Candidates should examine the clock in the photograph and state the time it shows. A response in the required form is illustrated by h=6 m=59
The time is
§
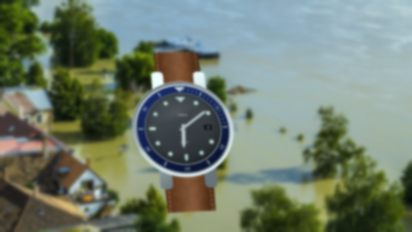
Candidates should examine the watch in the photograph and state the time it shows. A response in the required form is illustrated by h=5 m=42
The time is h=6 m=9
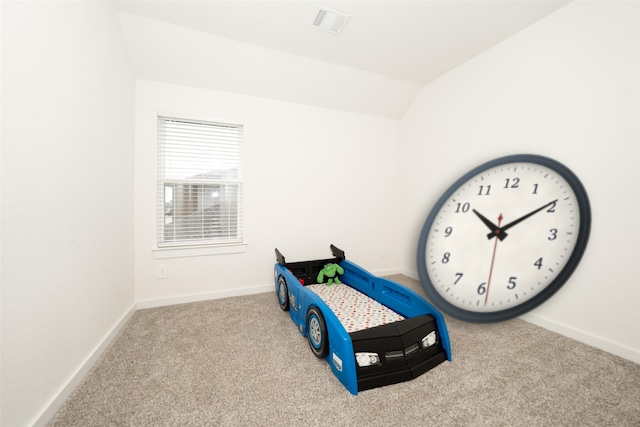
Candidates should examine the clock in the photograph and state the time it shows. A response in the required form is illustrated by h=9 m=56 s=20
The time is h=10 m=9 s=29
§
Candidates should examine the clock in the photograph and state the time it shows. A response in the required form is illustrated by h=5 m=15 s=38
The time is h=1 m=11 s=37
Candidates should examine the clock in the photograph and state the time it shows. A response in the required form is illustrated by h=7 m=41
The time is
§
Extract every line of the entries above that contains the word "watch". Treat uppercase and lowercase letters as distinct.

Answer below
Candidates should examine the watch in the photograph and state the time it shows. A response in the required form is illustrated by h=5 m=42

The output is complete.